Hardware design source data
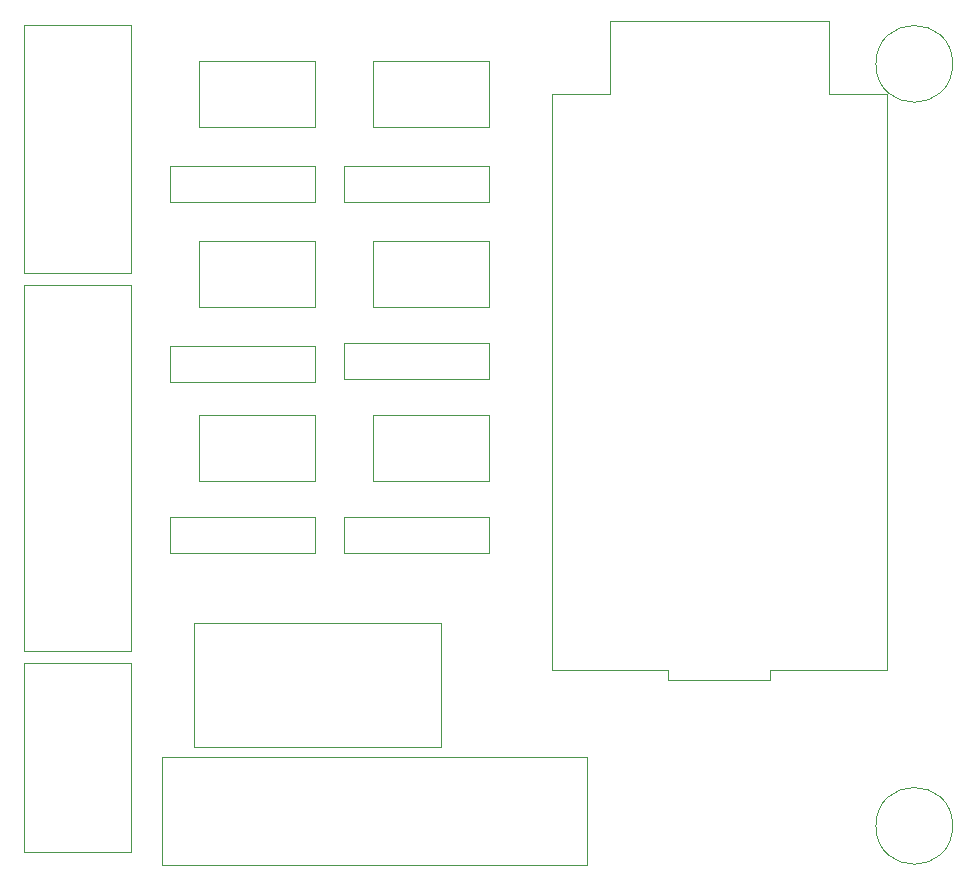
<source format=gbr>
G04 #@! TF.GenerationSoftware,KiCad,Pcbnew,(5.1.5)-3*
G04 #@! TF.CreationDate,2020-04-24T15:39:01+02:00*
G04 #@! TF.ProjectId,PlacaIOAzimut,506c6163-6149-44f4-917a-696d75742e6b,rev?*
G04 #@! TF.SameCoordinates,Original*
G04 #@! TF.FileFunction,Other,User*
%FSLAX46Y46*%
G04 Gerber Fmt 4.6, Leading zero omitted, Abs format (unit mm)*
G04 Created by KiCad (PCBNEW (5.1.5)-3) date 2020-04-24 15:39:01*
%MOMM*%
%LPD*%
G04 APERTURE LIST*
%ADD10C,0.050000*%
G04 APERTURE END LIST*
D10*
X125170000Y-111760000D02*
G75*
G03X125170000Y-111760000I-3250000J0D01*
G01*
X125170000Y-47244000D02*
G75*
G03X125170000Y-47244000I-3250000J0D01*
G01*
X46504000Y-97998000D02*
X46504000Y-113998000D01*
X55604000Y-97998000D02*
X46504000Y-97998000D01*
X55604000Y-113998000D02*
X55604000Y-97998000D01*
X46504000Y-113998000D02*
X55604000Y-113998000D01*
X85886000Y-62204000D02*
X76086000Y-62204000D01*
X85886000Y-67854000D02*
X85886000Y-62204000D01*
X76086000Y-67854000D02*
X85886000Y-67854000D01*
X76086000Y-62204000D02*
X76086000Y-67854000D01*
X85886000Y-76936000D02*
X76086000Y-76936000D01*
X85886000Y-82586000D02*
X85886000Y-76936000D01*
X76086000Y-82586000D02*
X85886000Y-82586000D01*
X76086000Y-76936000D02*
X76086000Y-82586000D01*
X71154000Y-76936000D02*
X61354000Y-76936000D01*
X71154000Y-82586000D02*
X71154000Y-76936000D01*
X61354000Y-82586000D02*
X71154000Y-82586000D01*
X61354000Y-76936000D02*
X61354000Y-82586000D01*
X73626000Y-88622000D02*
X85886000Y-88622000D01*
X73626000Y-85622000D02*
X73626000Y-88622000D01*
X85886000Y-85622000D02*
X73626000Y-85622000D01*
X85886000Y-88622000D02*
X85886000Y-85622000D01*
X58894000Y-88622000D02*
X71154000Y-88622000D01*
X58894000Y-85622000D02*
X58894000Y-88622000D01*
X71154000Y-85622000D02*
X58894000Y-85622000D01*
X71154000Y-88622000D02*
X71154000Y-85622000D01*
X73626000Y-73890000D02*
X85886000Y-73890000D01*
X73626000Y-70890000D02*
X73626000Y-73890000D01*
X85886000Y-70890000D02*
X73626000Y-70890000D01*
X85886000Y-73890000D02*
X85886000Y-70890000D01*
X46504000Y-65980000D02*
X46504000Y-96980000D01*
X55604000Y-65980000D02*
X46504000Y-65980000D01*
X55604000Y-96980000D02*
X55604000Y-65980000D01*
X46504000Y-96980000D02*
X55604000Y-96980000D01*
X58186000Y-115040000D02*
X94186000Y-115040000D01*
X58186000Y-105940000D02*
X58186000Y-115040000D01*
X94186000Y-105940000D02*
X58186000Y-105940000D01*
X94186000Y-115040000D02*
X94186000Y-105940000D01*
X46504000Y-43976000D02*
X46504000Y-64976000D01*
X55604000Y-43976000D02*
X46504000Y-43976000D01*
X55604000Y-64976000D02*
X55604000Y-43976000D01*
X46504000Y-64976000D02*
X55604000Y-64976000D01*
X71154000Y-58904000D02*
X71154000Y-55904000D01*
X71154000Y-55904000D02*
X58894000Y-55904000D01*
X58894000Y-55904000D02*
X58894000Y-58904000D01*
X58894000Y-58904000D02*
X71154000Y-58904000D01*
X73626000Y-58904000D02*
X85886000Y-58904000D01*
X73626000Y-55904000D02*
X73626000Y-58904000D01*
X85886000Y-55904000D02*
X73626000Y-55904000D01*
X85886000Y-58904000D02*
X85886000Y-55904000D01*
X71154000Y-74144000D02*
X71154000Y-71144000D01*
X71154000Y-71144000D02*
X58894000Y-71144000D01*
X58894000Y-71144000D02*
X58894000Y-74144000D01*
X58894000Y-74144000D02*
X71154000Y-74144000D01*
X61354000Y-46964000D02*
X61354000Y-52614000D01*
X61354000Y-52614000D02*
X71154000Y-52614000D01*
X71154000Y-52614000D02*
X71154000Y-46964000D01*
X71154000Y-46964000D02*
X61354000Y-46964000D01*
X85886000Y-46964000D02*
X76086000Y-46964000D01*
X85886000Y-52614000D02*
X85886000Y-46964000D01*
X76086000Y-52614000D02*
X85886000Y-52614000D01*
X76086000Y-46964000D02*
X76086000Y-52614000D01*
X61354000Y-62204000D02*
X61354000Y-67854000D01*
X61354000Y-67854000D02*
X71154000Y-67854000D01*
X71154000Y-67854000D02*
X71154000Y-62204000D01*
X71154000Y-62204000D02*
X61354000Y-62204000D01*
X81814000Y-94562000D02*
X60964000Y-94562000D01*
X60964000Y-94562000D02*
X60964000Y-105112000D01*
X60964000Y-105112000D02*
X81814000Y-105112000D01*
X81814000Y-105112000D02*
X81814000Y-94562000D01*
X109720000Y-98548000D02*
X119610000Y-98548000D01*
X109720000Y-99418000D02*
X109720000Y-98548000D01*
X101090000Y-99418000D02*
X109720000Y-99418000D01*
X101090000Y-98548000D02*
X101090000Y-99418000D01*
X91210000Y-98548000D02*
X101090000Y-98548000D01*
X114660000Y-43618000D02*
X114660000Y-49788000D01*
X96160000Y-43618000D02*
X114660000Y-43618000D01*
X96160000Y-49788000D02*
X96160000Y-43618000D01*
X96160000Y-49788000D02*
X91210000Y-49788000D01*
X119610000Y-49788000D02*
X114660000Y-49788000D01*
X119610000Y-98548000D02*
X119610000Y-49788000D01*
X91210000Y-49788000D02*
X91210000Y-98548000D01*
M02*

</source>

▶ _THE TASK_:
Copy the entries above exactly, but only from the line holding "G04 Created by" through the line holding "X94186000Y-105940000D02*", both included.

▶ _COMPLETED EXERCISE_:
G04 Created by KiCad (PCBNEW (5.1.5)-3) date 2020-04-24 15:39:01*
%MOMM*%
%LPD*%
G04 APERTURE LIST*
%ADD10C,0.050000*%
G04 APERTURE END LIST*
D10*
X125170000Y-111760000D02*
G75*
G03X125170000Y-111760000I-3250000J0D01*
G01*
X125170000Y-47244000D02*
G75*
G03X125170000Y-47244000I-3250000J0D01*
G01*
X46504000Y-97998000D02*
X46504000Y-113998000D01*
X55604000Y-97998000D02*
X46504000Y-97998000D01*
X55604000Y-113998000D02*
X55604000Y-97998000D01*
X46504000Y-113998000D02*
X55604000Y-113998000D01*
X85886000Y-62204000D02*
X76086000Y-62204000D01*
X85886000Y-67854000D02*
X85886000Y-62204000D01*
X76086000Y-67854000D02*
X85886000Y-67854000D01*
X76086000Y-62204000D02*
X76086000Y-67854000D01*
X85886000Y-76936000D02*
X76086000Y-76936000D01*
X85886000Y-82586000D02*
X85886000Y-76936000D01*
X76086000Y-82586000D02*
X85886000Y-82586000D01*
X76086000Y-76936000D02*
X76086000Y-82586000D01*
X71154000Y-76936000D02*
X61354000Y-76936000D01*
X71154000Y-82586000D02*
X71154000Y-76936000D01*
X61354000Y-82586000D02*
X71154000Y-82586000D01*
X61354000Y-76936000D02*
X61354000Y-82586000D01*
X73626000Y-88622000D02*
X85886000Y-88622000D01*
X73626000Y-85622000D02*
X73626000Y-88622000D01*
X85886000Y-85622000D02*
X73626000Y-85622000D01*
X85886000Y-88622000D02*
X85886000Y-85622000D01*
X58894000Y-88622000D02*
X71154000Y-88622000D01*
X58894000Y-85622000D02*
X58894000Y-88622000D01*
X71154000Y-85622000D02*
X58894000Y-85622000D01*
X71154000Y-88622000D02*
X71154000Y-85622000D01*
X73626000Y-73890000D02*
X85886000Y-73890000D01*
X73626000Y-70890000D02*
X73626000Y-73890000D01*
X85886000Y-70890000D02*
X73626000Y-70890000D01*
X85886000Y-73890000D02*
X85886000Y-70890000D01*
X46504000Y-65980000D02*
X46504000Y-96980000D01*
X55604000Y-65980000D02*
X46504000Y-65980000D01*
X55604000Y-96980000D02*
X55604000Y-65980000D01*
X46504000Y-96980000D02*
X55604000Y-96980000D01*
X58186000Y-115040000D02*
X94186000Y-115040000D01*
X58186000Y-105940000D02*
X58186000Y-115040000D01*
X94186000Y-105940000D02*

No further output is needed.